With this level of economic disruption and the automotive sector under pressure overall, it would be logical to assume that the retail consumer is also in a state of confusion with general apathy towards buying anything at all, even with the festive season approaching.
"The caveat here is that this position may change quite rapidly if the fickle consumer reflects a change in popularity. This might happen if the national press is careless on how they handle the messaging given by the Government and other potential market sources as to the validity of older hybrid technology."
The chart below shows how consumer confidence levels have tracked over the course of the year to date:
Used market - renewed interest from buyers
However, the used car market is in an interesting position with good levels of retail consumer demand perhaps higher than normal for this time of year.
With new car sales struggling to both private and fleet customers, buyers that may have been seeking new cars have found themselves looking to the used car market instead.
As manufacturers continue to struggle to be able to supply new car product in the wake of the introduction of WLTP, lead times have extended and the plethora of pre-registered vehicles are beginning to look great value as alternatives.
Volkswagen Group has been hardest hit and this is not really a surprise given their position in the wake of ‘dieselgate’ and their commitment to ensuring future diesel technology is as clean as possible and at the forefront of the market.
New cars sales are down 7.2% year to date and look set to finish the year at around 6.5% behind 2017, which is as predicted by Cazana at the end of 2017.
The good news is that the used car market has still been generating good retail consumer demand and this is excellent news for fleets looking to return end of contract cars to the used car market.
This has resulted in some robust demand in the wholesale market and pricing has been at its worst for most cars.
In fact, this position is likely to get better for wholesale vendors who are beginning to struggle to balance defleet supply with retail and therefore wholesale demand.
This has been driven by retail pricing and most sectors and age and mileage profiles have seen an increase in retail pricing performance as a percentage of original cost new when compared to the same month last year.
But it is the removal of the Plug-in Car Grant that has continued to generate the most discussion in recent weeks and this perhaps somewhat blinkered action by the chancellor has been of significant interest to the fleet sector.

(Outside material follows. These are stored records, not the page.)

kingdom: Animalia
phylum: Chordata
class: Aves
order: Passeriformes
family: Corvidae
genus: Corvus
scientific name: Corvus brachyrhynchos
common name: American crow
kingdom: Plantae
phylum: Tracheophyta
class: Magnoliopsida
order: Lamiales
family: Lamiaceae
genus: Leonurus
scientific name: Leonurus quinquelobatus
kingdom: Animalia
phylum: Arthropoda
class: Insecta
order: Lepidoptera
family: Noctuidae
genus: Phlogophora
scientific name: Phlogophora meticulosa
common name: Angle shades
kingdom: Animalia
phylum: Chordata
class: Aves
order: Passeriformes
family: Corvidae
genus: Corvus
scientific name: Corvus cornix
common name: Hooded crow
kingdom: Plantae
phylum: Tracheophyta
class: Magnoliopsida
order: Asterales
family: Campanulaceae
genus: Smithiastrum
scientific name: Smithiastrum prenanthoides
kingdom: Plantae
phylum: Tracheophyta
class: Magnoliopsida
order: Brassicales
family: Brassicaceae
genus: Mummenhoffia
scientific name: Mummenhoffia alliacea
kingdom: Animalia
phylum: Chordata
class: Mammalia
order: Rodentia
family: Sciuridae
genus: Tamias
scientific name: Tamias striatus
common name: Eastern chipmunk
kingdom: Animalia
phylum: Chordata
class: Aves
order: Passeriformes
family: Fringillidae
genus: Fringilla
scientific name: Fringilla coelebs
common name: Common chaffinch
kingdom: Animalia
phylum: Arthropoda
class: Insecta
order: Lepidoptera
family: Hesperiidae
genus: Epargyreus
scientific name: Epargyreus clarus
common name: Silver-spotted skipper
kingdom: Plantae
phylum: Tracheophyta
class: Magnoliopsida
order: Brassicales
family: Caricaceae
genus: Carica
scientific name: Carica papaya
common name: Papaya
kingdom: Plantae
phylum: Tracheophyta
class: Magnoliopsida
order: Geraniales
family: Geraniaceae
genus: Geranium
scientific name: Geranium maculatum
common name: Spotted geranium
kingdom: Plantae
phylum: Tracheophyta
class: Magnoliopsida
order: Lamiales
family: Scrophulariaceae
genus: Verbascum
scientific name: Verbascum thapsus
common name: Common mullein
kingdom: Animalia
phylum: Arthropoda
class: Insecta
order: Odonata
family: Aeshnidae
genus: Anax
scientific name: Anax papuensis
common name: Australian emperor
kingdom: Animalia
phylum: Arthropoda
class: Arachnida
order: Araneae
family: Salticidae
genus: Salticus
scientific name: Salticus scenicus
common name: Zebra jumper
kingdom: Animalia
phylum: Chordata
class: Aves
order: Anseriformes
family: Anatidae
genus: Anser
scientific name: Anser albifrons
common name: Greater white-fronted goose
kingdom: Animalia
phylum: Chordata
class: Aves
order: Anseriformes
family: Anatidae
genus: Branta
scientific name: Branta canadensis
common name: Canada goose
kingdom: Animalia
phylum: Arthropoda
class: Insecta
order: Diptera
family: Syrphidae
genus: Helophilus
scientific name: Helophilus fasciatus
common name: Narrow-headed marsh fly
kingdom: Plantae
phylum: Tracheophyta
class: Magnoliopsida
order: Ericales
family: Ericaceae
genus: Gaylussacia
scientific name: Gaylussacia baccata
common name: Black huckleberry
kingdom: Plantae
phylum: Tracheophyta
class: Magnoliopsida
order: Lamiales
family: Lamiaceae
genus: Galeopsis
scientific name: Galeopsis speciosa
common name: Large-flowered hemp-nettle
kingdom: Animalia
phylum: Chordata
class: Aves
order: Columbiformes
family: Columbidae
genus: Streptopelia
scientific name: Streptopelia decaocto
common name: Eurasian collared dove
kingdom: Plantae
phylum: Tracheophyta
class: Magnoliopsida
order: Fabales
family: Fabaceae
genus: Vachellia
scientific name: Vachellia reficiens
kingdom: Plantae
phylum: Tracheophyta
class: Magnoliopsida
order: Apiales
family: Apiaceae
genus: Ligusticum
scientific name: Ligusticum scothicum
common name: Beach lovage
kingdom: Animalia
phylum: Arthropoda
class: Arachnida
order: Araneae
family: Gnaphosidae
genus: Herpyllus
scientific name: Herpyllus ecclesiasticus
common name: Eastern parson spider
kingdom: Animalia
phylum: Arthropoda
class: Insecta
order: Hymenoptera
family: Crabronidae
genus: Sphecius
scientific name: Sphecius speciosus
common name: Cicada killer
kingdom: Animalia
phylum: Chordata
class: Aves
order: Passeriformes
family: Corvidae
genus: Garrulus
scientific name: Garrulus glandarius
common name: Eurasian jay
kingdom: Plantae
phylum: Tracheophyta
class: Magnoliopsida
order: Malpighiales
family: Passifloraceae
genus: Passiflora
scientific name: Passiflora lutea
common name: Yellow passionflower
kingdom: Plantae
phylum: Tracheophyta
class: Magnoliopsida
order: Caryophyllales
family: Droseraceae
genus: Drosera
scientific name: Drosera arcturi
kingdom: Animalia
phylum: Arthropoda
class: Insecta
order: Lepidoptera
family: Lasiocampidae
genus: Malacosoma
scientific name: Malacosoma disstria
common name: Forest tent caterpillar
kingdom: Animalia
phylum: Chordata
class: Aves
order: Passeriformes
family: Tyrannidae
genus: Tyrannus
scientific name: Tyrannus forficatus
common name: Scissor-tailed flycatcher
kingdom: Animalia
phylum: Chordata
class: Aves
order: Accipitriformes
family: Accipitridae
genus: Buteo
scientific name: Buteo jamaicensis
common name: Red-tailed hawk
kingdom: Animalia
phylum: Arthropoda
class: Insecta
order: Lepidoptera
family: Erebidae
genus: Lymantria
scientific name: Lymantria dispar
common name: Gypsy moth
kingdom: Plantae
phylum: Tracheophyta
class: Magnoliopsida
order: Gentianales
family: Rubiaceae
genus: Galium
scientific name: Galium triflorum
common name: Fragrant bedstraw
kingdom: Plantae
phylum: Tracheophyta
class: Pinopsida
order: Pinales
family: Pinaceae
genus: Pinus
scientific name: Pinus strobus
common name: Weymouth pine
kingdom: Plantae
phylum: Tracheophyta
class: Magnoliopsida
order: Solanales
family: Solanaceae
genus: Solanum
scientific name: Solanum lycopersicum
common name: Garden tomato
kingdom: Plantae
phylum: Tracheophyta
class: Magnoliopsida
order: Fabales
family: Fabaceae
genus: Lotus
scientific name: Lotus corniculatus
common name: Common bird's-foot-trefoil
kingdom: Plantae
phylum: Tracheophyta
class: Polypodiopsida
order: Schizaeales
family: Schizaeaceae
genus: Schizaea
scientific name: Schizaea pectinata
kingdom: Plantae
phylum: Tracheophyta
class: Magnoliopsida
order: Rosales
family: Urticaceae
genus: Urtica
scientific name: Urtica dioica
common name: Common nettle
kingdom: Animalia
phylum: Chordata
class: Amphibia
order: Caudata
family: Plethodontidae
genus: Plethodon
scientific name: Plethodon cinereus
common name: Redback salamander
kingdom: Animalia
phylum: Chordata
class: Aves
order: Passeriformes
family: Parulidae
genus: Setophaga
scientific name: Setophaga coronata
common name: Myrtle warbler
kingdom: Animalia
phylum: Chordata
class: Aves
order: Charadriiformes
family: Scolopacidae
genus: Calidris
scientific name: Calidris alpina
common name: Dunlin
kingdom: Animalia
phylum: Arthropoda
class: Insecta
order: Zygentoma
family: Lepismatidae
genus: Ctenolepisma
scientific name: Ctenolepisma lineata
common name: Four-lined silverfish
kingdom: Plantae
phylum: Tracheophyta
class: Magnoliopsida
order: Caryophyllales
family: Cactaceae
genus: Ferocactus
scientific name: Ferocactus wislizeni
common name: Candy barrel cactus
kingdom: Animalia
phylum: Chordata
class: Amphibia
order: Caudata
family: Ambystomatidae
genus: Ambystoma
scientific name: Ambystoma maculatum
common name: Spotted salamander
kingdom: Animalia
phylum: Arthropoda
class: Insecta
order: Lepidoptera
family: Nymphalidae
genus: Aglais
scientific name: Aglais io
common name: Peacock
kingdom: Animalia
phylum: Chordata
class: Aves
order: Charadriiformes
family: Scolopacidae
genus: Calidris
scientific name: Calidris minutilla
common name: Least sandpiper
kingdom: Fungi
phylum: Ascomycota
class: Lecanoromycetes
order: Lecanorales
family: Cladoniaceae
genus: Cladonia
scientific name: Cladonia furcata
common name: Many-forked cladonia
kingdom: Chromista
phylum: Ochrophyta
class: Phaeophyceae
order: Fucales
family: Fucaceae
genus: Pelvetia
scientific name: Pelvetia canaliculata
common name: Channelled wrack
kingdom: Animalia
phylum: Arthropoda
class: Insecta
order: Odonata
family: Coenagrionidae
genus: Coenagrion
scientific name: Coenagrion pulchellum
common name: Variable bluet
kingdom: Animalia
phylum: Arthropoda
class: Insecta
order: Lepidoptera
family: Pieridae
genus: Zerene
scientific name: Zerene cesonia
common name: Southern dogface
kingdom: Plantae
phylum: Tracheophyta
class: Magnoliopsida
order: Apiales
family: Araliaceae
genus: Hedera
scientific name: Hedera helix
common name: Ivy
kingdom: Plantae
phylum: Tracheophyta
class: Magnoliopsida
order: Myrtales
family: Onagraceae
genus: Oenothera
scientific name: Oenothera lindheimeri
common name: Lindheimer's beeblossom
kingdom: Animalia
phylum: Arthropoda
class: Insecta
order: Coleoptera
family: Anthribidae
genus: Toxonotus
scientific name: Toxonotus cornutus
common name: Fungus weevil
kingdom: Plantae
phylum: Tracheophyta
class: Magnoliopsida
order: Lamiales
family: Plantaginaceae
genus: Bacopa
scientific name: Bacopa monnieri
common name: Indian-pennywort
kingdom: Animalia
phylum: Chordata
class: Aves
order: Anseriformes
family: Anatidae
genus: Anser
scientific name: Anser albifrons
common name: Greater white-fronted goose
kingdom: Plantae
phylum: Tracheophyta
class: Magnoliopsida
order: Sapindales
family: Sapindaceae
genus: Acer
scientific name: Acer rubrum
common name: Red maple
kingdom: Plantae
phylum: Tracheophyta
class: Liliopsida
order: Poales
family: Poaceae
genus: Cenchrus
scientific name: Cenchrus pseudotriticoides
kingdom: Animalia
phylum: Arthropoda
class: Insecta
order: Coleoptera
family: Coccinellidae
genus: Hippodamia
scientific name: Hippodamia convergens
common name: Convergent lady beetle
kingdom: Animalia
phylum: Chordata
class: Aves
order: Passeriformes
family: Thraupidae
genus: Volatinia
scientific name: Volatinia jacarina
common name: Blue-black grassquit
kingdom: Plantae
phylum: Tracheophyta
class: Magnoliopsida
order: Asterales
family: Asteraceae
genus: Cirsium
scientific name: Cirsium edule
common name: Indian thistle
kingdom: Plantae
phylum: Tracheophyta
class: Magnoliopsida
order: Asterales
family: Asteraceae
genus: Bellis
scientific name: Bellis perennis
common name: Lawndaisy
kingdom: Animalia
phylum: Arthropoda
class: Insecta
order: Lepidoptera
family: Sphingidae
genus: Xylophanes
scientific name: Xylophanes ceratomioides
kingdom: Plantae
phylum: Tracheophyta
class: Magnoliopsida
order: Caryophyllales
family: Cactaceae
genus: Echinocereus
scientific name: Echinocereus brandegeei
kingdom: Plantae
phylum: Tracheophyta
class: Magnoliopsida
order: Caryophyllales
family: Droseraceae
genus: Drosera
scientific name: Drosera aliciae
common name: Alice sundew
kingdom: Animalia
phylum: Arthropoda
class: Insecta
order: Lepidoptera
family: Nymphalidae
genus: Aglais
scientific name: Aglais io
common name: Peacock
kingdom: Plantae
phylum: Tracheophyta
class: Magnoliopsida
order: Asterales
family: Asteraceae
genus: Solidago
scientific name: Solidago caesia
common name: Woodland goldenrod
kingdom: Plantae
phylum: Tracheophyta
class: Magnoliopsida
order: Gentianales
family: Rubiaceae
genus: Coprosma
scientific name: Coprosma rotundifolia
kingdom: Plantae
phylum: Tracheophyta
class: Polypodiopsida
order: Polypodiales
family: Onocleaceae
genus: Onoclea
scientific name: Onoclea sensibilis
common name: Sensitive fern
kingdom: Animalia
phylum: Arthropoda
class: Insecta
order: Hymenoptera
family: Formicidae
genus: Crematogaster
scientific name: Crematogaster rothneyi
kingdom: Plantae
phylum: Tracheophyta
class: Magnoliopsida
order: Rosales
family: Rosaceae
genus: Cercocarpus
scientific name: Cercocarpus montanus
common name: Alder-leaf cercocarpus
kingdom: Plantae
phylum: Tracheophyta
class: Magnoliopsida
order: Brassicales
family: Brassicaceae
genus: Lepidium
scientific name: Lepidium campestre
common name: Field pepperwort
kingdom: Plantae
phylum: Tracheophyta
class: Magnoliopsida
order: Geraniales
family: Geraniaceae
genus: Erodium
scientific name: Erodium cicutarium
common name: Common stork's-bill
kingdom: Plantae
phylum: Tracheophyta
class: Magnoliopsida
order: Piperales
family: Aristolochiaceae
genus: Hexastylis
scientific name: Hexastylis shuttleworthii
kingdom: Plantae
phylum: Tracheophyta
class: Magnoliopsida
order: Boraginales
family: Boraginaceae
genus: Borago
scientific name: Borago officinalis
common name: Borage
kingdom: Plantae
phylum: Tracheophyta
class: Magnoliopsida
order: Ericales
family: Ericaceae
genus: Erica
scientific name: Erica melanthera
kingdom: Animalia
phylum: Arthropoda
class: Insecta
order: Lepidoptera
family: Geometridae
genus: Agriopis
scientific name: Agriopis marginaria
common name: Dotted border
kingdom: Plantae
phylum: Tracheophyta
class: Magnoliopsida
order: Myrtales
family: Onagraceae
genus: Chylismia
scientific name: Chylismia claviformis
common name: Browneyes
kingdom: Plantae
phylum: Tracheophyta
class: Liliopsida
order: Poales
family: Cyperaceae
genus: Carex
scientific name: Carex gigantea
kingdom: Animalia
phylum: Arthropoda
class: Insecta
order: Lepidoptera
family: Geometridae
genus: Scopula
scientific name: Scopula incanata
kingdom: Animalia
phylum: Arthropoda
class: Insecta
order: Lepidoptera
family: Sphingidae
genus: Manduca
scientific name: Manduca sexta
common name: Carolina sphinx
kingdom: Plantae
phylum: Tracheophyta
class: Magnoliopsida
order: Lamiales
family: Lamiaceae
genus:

Considering the fact that new hybrid sales had been skewed by grant and benefit in kind advantages for business drivers for many years, there is now concern over whether hybrid technology will continue to see the level of new unit sales increase that the Government needs to meet its emission targets.
In addition to this, there is also a concern as to how ex-fleet product will perform in the used market as the focus and benefit of buying a new car has disappeared.
There are two views on the subject, the first being that a drop in new car demand may be reflected in the used car market by a reduction in retail prices as there may be an impression that hybrid technology is no longer relevant.
The second view is that potential used car buyers may look to the used car market to get a better value alternative to a new car.
This could potentially drive values up in the short to medium term at the expense of other fuel types.
The chart below shows how hybrid models coming back at three years and 60,000 miles have compared with traditional fuel types at the key three-year, 60,000 mile profile:-
Date source: Cazana.com
This chart shows retail pricing performance as a percentage of original cost new over the last year and it is interesting to note straight away that all fuel types have shown an uplift in performance.
It is also clear that hybrid retail pricing is increasing at a greater rate than either petrol or diesel with a five percentage-point increase over the same month last year compared to two percentage points for the other fuel types.
Also, of note is that diesel retail pricing performance appears to be have been the most stable over the last year with no indication of the collapse in diesel sales experienced in the new market.
Most importantly, this chart shows that at present the second pricing scenario is the current reality.
The caveat here is that this position may change quite rapidly if the fickle consumer reflects a change in popularity.
This might happen if the national press is careless on how they handle the messaging given by the Government and other potential market sources as to the validity of older hybrid technology.
As such it would be wise to watch retail pricing activity very carefully to ensure there are no consumer demand driven surprises.
In summary, the fleet market may be struggling in terms of new car sales but the remarketing operations teams are ideally placed to make improved returns when remarketing end of contract stock.
The opportunity to improve margin on ex-fleet product can be maximised by using live real-time market pricing data and intelligence.